● What you need to do
A: Please copy the Git introduction word for word, starting with "For an excellent" and going on through "already be installed.".
B: Write the next part of the Git and GitHub introduction, picking up right after its final sentence.

● Text
★ ★ ★

Introduction to Git and GitHub Classroom
PDF version
Revision Control for Reproducible Research
A very important part of reproducible research is using revision control.
For an excellent introduction to using git with R, I recommend Professor Jenny Bryan’s web book, “Happy Git and GitHub for the useR” at http://happygitwithr.com/.
Tools for Revision Control
This document describes two related tools:
- Git is a program that helps you manage revisions in files that you edit (computer code, text documents, etc.), and coordinate sharing documents and working on them with other people.
- GitHub is a web site that allows people to share projects using Git. It is free for educational users and for open-source projects that anyone can see and copy. GitHub also allows paying customers to have private projects. Educational users can set up private projects for free.
Installing Git on Your own Computer
There are three good options for git that work
- If your computer is a Mac or runs Linux, Git may already be installed.
You can check by opening a terminal window and typing
which git
. If the computer responds with something like/usr/bin/git
, then Git is already installed. Otherwise, follow the instructions below. - For Windows and MacOS, you can download Git from https://git-scm.com/ and install it on your computer.

★ ★ ★

● Data block
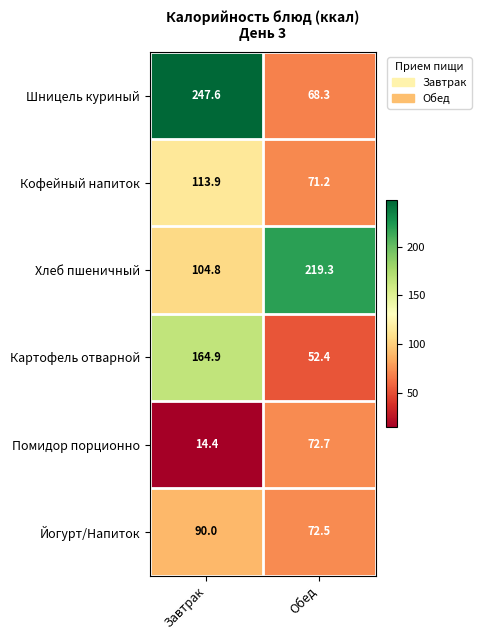

What is the sum of the Йогурт/Напиток values at Обед and Завтрак?

162.5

★ ★ ★

● Expected outputs
A:
For an excellent introduction to using git with R, I recommend Professor Jenny Bryan’s web book, “Happy Git and GitHub for the useR” at http://happygitwithr.com/.
Tools for Revision Control
This document describes two related tools:
- Git is a program that helps you manage revisions in files that you edit (computer code, text documents, etc.), and coordinate sharing documents and working on them with other people.
- GitHub is a web site that allows people to share projects using Git. It is free for educational users and for open-source projects that anyone can see and copy. GitHub also allows paying customers to have private projects. Educational users can set up private projects for free.
Installing Git on Your own Computer
There are three good options for git that work
- If your computer is a Mac or runs Linux, Git may already be installed.

B:
- For Linux computers, you can install Git from a terminal window as
follows:
- For Debian or Ubuntu,
sudo apt-get install git
- For Fedora or other RedHat-type distributions,
sudo yum install git
orsudo dnf install git
.
- For Debian or Ubuntu,
After you install Git, it is important to run two commands:
Open a git command window:
- On Windows, open the Start menu, go to “Git” and click on “Git Bash”
- On a Mac, open a terminal window
Run the two following commands:
git config --global user.name "Your Name"
(using your own name instead of “Your Name”)git config --global user.email "your.email.address@vanderbilt.edu"
(using your own email address)
Git uses information to keep track of who makes changes to a file. If you are editing a file on your computer and a friend is editing it on her computer, git uses this user information to keep track of who made each change. Then when you and your friend merge your changes, git will be able to tell you which of you edited what.
What Git Does
Git is a very powerful tool that can do many things, and some of the very advanced can become confusing, even to experts. Fortunately, we can ignore most of what git can do, and focus on a few simple things:
- Cloning a project from a remote server (e.g., github.com) to make a local copy of the file repository.
- Using file differencing to see what you changed since the last time you committed changes to your local repository.
- Staging and committing to record changes that you made to your project in the local file repository on your computer.
- Synchronizing repositories on multip[e computers: Pushing changes from your local computer and a remote server and pulling changes from a remote computer to your local computer.
Pretty much everything you might want to do with git, you can do from inside RStudio.
Git Vocabulary:
Repository: A repository is where git stores the history of an entire project. Git tracks every change that you make to every file in a project.
Git can synchronize repositories in different computers. We will use GitHub a lot for the homework assignments in this course. When you start a homework project, you will use RStudio to create a new project on your computer based on an assignment repository on GitHub.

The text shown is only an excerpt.